Par déclaration du 17 décembre 2019, M. [Y] a relevé appel de cette décision.

Dans ses dernières conclusions adressées au greffe par le réseau privé virtuel des avocats le 3 janvier 2023, M. [Y] demande à la cour de :

- réformer le jugement du conseil de prud'hommes du 19 novembre 2019 pris en toutes ses dispositions,

- dire que la société Lynx Sécurité Europe n'a pas respecté sa priorité d'emploi,

- dire que la société Lynx Sécurité Europe a exécuté le contrat de travail de manière déloyale,

- condamner la société Lynx Sécurité Europe aux sommes suivantes :

* 5.505 euros à titre de dommages et intérêts pour non-respect de la priorité d'emploi à temps complet,

* 4.200 euros à titre de dommages et intérêts pour exécution déloyale du contrat de travail,

* 143,55 euros bruts de rappel de salaire au titre des heures effectuées le dimanche 10 décembre et le 17 décembre 2017 outre la somme de 14,35 euros bruts au titre des congés payés y afférent,

- condamner la société Lynx Sécurité Europe à la remise du bulletin de salaire de décembre 2017 rectifié,

- condamner la société Lynx Sécurité à lui payer la somme de 1.500 euros au titre de l'article 700 du code de procédure civile, M. [Y] bénéficiant de l'aide juridictionnelle partielle,

- dire que les condamnations seront soumises à intérêt légal avec capitalisation des intérêts.

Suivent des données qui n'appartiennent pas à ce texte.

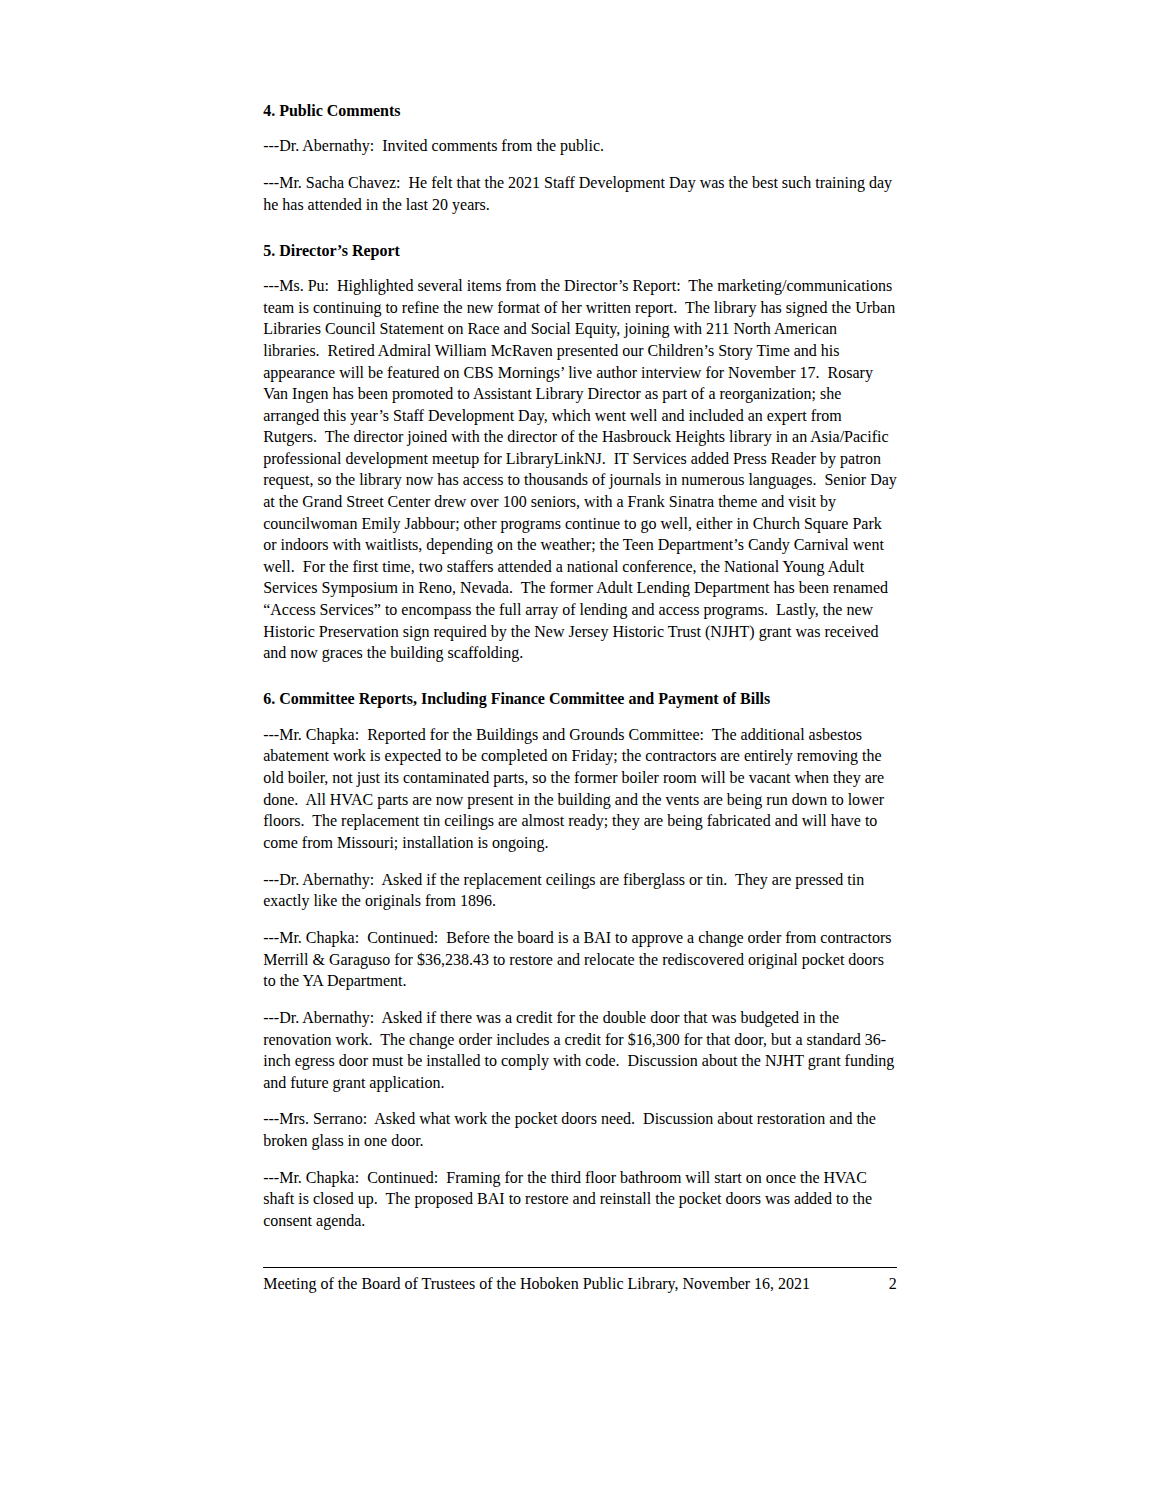4. Public Comments
---Dr. Abernathy: Invited comments from the public.
---Mr. Sacha Chavez: He felt that the 2021 Staff Development Day was the best such training day he has attended in the last 20 years.
5. Director’s Report
---Ms. Pu: Highlighted several items from the Director’s Report: The marketing/communications team is continuing to refine the new format of her written report. The library has signed the Urban Libraries Council Statement on Race and Social Equity, joining with 211 North American libraries. Retired Admiral William McRaven presented our Children’s Story Time and his appearance will be featured on CBS Mornings’ live author interview for November 17. Rosary Van Ingen has been promoted to Assistant Library Director as part of a reorganization; she arranged this year’s Staff Development Day, which went well and included an expert from Rutgers. The director joined with the director of the Hasbrouck Heights library in an Asia/Pacific professional development meetup for LibraryLinkNJ. IT Services added Press Reader by patron request, so the library now has access to thousands of journals in numerous languages. Senior Day at the Grand Street Center drew over 100 seniors, with a Frank Sinatra theme and visit by councilwoman Emily Jabbour; other programs continue to go well, either in Church Square Park or indoors with waitlists, depending on the weather; the Teen Department’s Candy Carnival went well. For the first time, two staffers attended a national conference, the National Young Adult Services Symposium in Reno, Nevada. The former Adult Lending Department has been renamed “Access Services” to encompass the full array of lending and access programs. Lastly, the new Historic Preservation sign required by the New Jersey Historic Trust (NJHT) grant was received and now graces the building scaffolding.
6. Committee Reports, Including Finance Committee and Payment of Bills
---Mr. Chapka: Reported for the Buildings and Grounds Committee: The additional asbestos abatement work is expected to be completed on Friday; the contractors are entirely removing the old boiler, not just its contaminated parts, so the former boiler room will be vacant when they are done. All HVAC parts are now present in the building and the vents are being run down to lower floors. The replacement tin ceilings are almost ready; they are being fabricated and will have to come from Missouri; installation is ongoing.
---Dr. Abernathy: Asked if the replacement ceilings are fiberglass or tin. They are pressed tin exactly like the originals from 1896.
---Mr. Chapka: Continued: Before the board is a BAI to approve a change order from contractors Merrill & Garaguso for $36,238.43 to restore and relocate the rediscovered original pocket doors to the YA Department.
---Dr. Abernathy: Asked if there was a credit for the double door that was budgeted in the renovation work. The change order includes a credit for $16,300 for that door, but a standard 36-inch egress door must be installed to comply with code. Discussion about the NJHT grant funding and future grant application.
---Mrs. Serrano: Asked what work the pocket doors need. Discussion about restoration and the broken glass in one door.
---Mr. Chapka: Continued: Framing for the third floor bathroom will start on once the HVAC shaft is closed up. The proposed BAI to restore and reinstall the pocket doors was added to the consent agenda.
Meeting of the Board of Trustees of the Hoboken Public Library, November 16, 2021 2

Dans ses dernières conclusions adressées au greffe par le réseau privé virtuel des avocats le 19 janvier 2023, la société Lynx Sécurité demande à la cour de':

- confirmer le jugement entrepris en ce qu'il a statué comme suit :

* déboute M. [Y] de sa demande de dommages et intérêts pour non-respect de la priorité d'emploi à temps complet,

* déboute M. [Y] de sa demande de rappel de salaire au titre des heures effectuées le 10 décembre et le 17 décembre 2017 ainsi que des congés y afférents,

* déboute M. [Y] de sa demande de remise d'un bulletin de salaire pour le mois de décembre 2017,

* déboute M. [Y] de sa demande de dommages et intérêts au titre de l'exécution déloyale du contrat de travail,

* déboute M.[Y] du surplus de ses demandes,

- réformer/infirmer le jugement entrepris en ce qu'il l'a déboutée de sa demande d'indemnité au titre de l'article 700 du code de procédure civile,

Et statuant à nouveau,

Sur la demande indemnitaire au titre de la priorité de passage à temps complet,

- à titre principal, juger la demande de M. [Y] tendant à voir condamner la société Lynx Sécurité à lui verser la somme de 5.505 euros à titre de dommages et intérêts pour non-respect de la priorité d'emploi à temps complet mal fondée,

- à titre subsidiaire, juger que M. [Y] n'apporte pas la preuve d'un préjudice et juger sa demande mal fondée et l'en débouter,

Sur la demande au titre de l'exécution déloyale du contrat,

- à titre principal, juger la demande de M. [Y] tendant à voir condamner la société Lynx Sécurité à lui verser la somme de 4.200 euros à titre de dommages et intérêts pour exécution déloyale du contrat de travail mal fondée,

- à titre subsidiaire, juger que M. [Y] n'apporte pas la preuve d'un préjudice et juger sa demande mal fondée et l'en débouter,

Sur le rappel de salaire de décembre 2017,

- à titre principal, juger la demande de M. [Y] tendant à voir condamner la société Lynx Sécurité à lui verser la somme de 143,55 euros à titre de rappel de salaire pour la période du 10 au 17 décembre 2017 outre les congés payés afférents mal fondée,

- à titre subsidiaire, juger que M. [Y] n'apporte pas la preuve d'un préjudice et juger sa demande mal fondée et l'en débouter,

En tout état de cause,

- juger la demande de M. [Y] au titre de l'article 700 du code de procédure civile mal fondée,

- condamner M. [Y] à verser à la société Lynx Sécurité la somme de 1.000 euros au titre de l'article 700 du code de procédure civile.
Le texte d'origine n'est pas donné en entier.